Since the show was announced last year, Fox executives, too, have been gleeful about landing Bacon, the youthful-looking 54-year-old whose wide-ranging work -- inspiration for, yes, the Six Degrees of Kevin Bacon game -- has included only a very few TV appearances since leaving behind daytime soaps early in his career. (He was nominated for an Emmy, and won a Golden Globe, for starring in the 2009 HBO movie "Taking Chance.")
But Bacon, whose wife, Kyra Sedgwick, starred in TNT's "The Closer" for seven seasons, said he had been looking for a television project "for a long time, probably three or four years."
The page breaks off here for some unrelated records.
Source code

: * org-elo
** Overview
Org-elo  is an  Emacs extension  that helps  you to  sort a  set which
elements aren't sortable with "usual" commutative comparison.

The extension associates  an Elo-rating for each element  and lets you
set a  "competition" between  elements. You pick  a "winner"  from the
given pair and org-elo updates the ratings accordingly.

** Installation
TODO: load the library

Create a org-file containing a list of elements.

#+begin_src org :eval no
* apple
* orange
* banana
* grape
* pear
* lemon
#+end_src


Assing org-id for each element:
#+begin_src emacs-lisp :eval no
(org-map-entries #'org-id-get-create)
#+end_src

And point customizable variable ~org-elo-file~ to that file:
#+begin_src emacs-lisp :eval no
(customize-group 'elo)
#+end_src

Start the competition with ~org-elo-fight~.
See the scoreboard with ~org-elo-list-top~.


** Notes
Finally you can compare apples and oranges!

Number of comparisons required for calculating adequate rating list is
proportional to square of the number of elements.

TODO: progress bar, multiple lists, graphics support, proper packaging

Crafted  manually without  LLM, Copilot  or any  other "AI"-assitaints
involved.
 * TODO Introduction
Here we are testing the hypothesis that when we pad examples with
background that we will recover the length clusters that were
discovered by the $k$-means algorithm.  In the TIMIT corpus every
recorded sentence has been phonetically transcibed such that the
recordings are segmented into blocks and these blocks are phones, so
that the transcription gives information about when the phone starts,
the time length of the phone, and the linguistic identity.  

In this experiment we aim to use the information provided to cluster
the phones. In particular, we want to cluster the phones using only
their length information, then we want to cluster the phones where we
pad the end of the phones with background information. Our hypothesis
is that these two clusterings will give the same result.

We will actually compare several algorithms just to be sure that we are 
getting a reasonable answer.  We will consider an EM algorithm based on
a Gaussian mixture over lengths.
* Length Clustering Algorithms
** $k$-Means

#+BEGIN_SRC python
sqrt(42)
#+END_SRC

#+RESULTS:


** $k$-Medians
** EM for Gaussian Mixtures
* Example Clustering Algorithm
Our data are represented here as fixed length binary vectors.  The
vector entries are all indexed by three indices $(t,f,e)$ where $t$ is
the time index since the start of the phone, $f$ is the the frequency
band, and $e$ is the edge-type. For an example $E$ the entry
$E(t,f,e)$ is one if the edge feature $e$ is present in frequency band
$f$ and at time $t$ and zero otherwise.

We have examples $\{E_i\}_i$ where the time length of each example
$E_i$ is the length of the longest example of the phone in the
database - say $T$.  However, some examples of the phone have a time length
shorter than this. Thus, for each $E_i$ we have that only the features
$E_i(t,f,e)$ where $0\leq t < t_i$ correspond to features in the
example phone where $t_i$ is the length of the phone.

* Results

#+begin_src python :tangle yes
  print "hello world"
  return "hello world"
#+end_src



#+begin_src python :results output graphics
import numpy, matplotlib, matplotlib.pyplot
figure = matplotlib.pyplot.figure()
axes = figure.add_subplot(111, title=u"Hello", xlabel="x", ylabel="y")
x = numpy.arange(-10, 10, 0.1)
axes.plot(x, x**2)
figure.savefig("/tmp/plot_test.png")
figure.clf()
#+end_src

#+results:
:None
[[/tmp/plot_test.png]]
"I would read great, funny half-hour things, I would read things that were, you know, a little more soapy or whatever, and I liked them -- there was some great writing -- but I started to realize that I really needed to find something that I could be the hero," he said.
Originally, Bacon assumed that like Sedgwick, he'd be working in cable.
But then he read the script for "The Following."
"I could not put it down. It was just such a page-turner. I thought it was such an interesting character. And given the fast-paced, kind of heart-pounding nature of it, it still had a lot of great heart and a certain kind of almost sentimentality that I really responded to."
It also turned out to be a project that could be filmed in New York, where Bacon and Sedgwick, whose children are 20 and 23, live, and for fewer than the standard broadcast order of 22 episodes per season: "The Following" order is for 15.
As work schedules go, "it's ideal," Bacon said. And though no one's ever called a network drama series an easy gig, he recognizes that it could have been harder.
"When I compare it to Kyra, the truth is, she was in almost every scene" of "The Closer" (which filmed in Los Angeles).
"And she talked so much. And the more she talked, the more they wrote. And so in some ways, it's easier for me. My thing's a little more physical. But I do get a couple of days off," he said. "When the bad guys work, a lot of times I'm not there."
He approached playing Ryan Hardy, he said, the way he approaches any role.
"One of the first things that I do for any character is I build my own backstory . . . and I'll start with whatever the writer wants to share with me in terms of his ideas," Bacon said.
"What appeals to me always is what the person is on the inside. I mean, what was my relationship with my parents like? How did I grow up? Why am I drinking so much? . . . Why did I go into the FBI? Why did the FBI kick me out? What have I been doing these last 10 years between then and now? I am not the writer, you know. I'm the guy who thinks about my part and who he is and who he could be."
I asked if he could pinpoint any of the ways his own upbringing -- Bacon's the youngest child of the late architect and Philadelphia city planner Edmund Bacon, who'd appeared on the cover of Time when Kevin was 6 -- had influenced the person he became.
"There's like nature and nurture, right? Which is constantly changing. As I like to say, I was driving in my Prius listening to NPR the other day, and there was a great thing about happiness and the nature of happiness, and how much of it is actually hereditary," Bacon replied.
"I come from a family of six. And long before I knew what an actor was, I could remember walking into a room and wanting people to watch me, wanting to amuse people, be seen. I felt like an actor when I was coming right out of the box. Or let me just say, performer of some kind. So that's like a natural thing for me.
"On the other hand, on the nurture side, my father, while he was not a wealthy man, was very successful in his job as a city planner in Philadelphia.
"So he was my first exposure to fame and to what fame really was. And I knew that I wanted that, too."